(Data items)
-*-*-

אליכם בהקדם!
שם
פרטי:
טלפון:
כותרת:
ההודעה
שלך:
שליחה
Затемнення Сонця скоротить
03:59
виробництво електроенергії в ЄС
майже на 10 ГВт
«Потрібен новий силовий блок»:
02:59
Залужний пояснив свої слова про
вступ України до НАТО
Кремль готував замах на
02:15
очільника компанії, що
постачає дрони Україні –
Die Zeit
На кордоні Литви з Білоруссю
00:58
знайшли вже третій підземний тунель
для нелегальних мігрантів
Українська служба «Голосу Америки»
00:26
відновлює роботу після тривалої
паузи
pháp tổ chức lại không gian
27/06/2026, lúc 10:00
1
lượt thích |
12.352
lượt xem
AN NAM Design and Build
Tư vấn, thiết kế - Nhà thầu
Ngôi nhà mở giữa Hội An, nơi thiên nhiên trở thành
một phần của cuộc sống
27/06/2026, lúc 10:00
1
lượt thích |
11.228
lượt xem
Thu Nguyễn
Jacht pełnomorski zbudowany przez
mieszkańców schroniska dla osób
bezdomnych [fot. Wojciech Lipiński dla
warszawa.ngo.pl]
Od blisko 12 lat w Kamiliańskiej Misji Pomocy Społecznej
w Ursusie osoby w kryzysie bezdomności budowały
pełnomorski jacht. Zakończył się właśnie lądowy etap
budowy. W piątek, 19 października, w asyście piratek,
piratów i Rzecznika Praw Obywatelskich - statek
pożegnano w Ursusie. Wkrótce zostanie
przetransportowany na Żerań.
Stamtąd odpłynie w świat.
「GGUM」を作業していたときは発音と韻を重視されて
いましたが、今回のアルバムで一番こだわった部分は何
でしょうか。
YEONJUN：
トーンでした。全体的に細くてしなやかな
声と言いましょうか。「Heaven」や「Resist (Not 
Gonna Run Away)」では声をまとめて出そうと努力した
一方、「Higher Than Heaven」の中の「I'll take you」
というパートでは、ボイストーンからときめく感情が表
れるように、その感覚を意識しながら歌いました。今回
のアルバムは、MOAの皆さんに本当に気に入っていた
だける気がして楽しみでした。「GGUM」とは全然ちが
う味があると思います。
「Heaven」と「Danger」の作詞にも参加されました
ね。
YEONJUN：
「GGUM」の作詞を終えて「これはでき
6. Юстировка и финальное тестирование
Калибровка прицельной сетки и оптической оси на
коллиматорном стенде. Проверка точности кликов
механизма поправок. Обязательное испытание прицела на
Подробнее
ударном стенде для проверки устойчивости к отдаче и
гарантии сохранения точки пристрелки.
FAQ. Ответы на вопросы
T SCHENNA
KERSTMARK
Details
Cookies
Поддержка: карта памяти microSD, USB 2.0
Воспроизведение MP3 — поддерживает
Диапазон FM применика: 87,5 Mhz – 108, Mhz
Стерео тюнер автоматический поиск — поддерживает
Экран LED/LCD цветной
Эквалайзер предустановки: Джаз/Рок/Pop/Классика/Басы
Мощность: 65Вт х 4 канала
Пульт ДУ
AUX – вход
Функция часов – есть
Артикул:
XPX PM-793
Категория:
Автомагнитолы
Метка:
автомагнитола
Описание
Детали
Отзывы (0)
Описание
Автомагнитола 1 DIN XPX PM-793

-*-*-

- [Your assignment]:
The entries above must be returned in full, exactly as shown.

- [Task output]:
אליכם בהקדם!
שם
פרטי:
טלפון:
כותרת:
ההודעה
שלך:
שליחה
Затемнення Сонця скоротить
03:59
виробництво електроенергії в ЄС
майже на 10 ГВт
«Потрібен новий силовий блок»:
02:59
Залужний пояснив свої слова про
вступ України до НАТО
Кремль готував замах на
02:15
очільника компанії, що
постачає дрони Україні –
Die Zeit
На кордоні Литви з Білоруссю
00:58
знайшли вже третій підземний тунель
для нелегальних мігрантів
Українська служба «Голосу Америки»
00:26
відновлює роботу після тривалої
паузи
pháp tổ chức lại không gian
27/06/2026, lúc 10:00
1
lượt thích |
12.352
lượt xem
AN NAM Design and Build
Tư vấn, thiết kế - Nhà thầu
Ngôi nhà mở giữa Hội An, nơi thiên nhiên trở thành
một phần của cuộc sống
27/06/2026, lúc 10:00
1
lượt thích |
11.228
lượt xem
Thu Nguyễn
Jacht pełnomorski zbudowany przez
mieszkańców schroniska dla osób
bezdomnych [fot. Wojciech Lipiński dla
warszawa.ngo.pl]
Od blisko 12 lat w Kamiliańskiej Misji Pomocy Społecznej
w Ursusie osoby w kryzysie bezdomności budowały
pełnomorski jacht. Zakończył się właśnie lądowy etap
budowy. W piątek, 19 października, w asyście piratek,
piratów i Rzecznika Praw Obywatelskich - statek
pożegnano w Ursusie. Wkrótce zostanie
przetransportowany na Żerań.
Stamtąd odpłynie w świat.
「GGUM」を作業していたときは発音と韻を重視されて
いましたが、今回のアルバムで一番こだわった部分は何
でしょうか。
YEONJUN：
トーンでした。全体的に細くてしなやかな
声と言いましょうか。「Heaven」や「Resist (Not 
Gonna Run Away)」では声をまとめて出そうと努力した
一方、「Higher Than Heaven」の中の「I'll take you」
というパートでは、ボイストーンからときめく感情が表
れるように、その感覚を意識しながら歌いました。今回
のアルバムは、MOAの皆さんに本当に気に入っていた
だける気がして楽しみでした。「GGUM」とは全然ちが
う味があると思います。
「Heaven」と「Danger」の作詞にも参加されました
ね。
YEONJUN：
「GGUM」の作詞を終えて「これはでき
6. Юстировка и финальное тестирование
Калибровка прицельной сетки и оптической оси на
коллиматорном стенде. Проверка точности кликов
механизма поправок. Обязательное испытание прицела на
Подробнее
ударном стенде для проверки устойчивости к отдаче и
гарантии сохранения точки пристрелки.
FAQ. Ответы на вопросы
T SCHENNA
KERSTMARK
Details
Cookies
Поддержка: карта памяти microSD, USB 2.0
Воспроизведение MP3 — поддерживает
Диапазон FM применика: 87,5 Mhz – 108, Mhz
Стерео тюнер автоматический поиск — поддерживает
Экран LED/LCD цветной
Эквалайзер предустановки: Джаз/Рок/Pop/Классика/Басы
Мощность: 65Вт х 4 канала
Пульт ДУ
AUX – вход
Функция часов – есть
Артикул:
XPX PM-793
Категория:
Автомагнитолы
Метка:
автомагнитола
Описание
Детали
Отзывы (0)
Описание
Автомагнитола 1 DIN XPX PM-793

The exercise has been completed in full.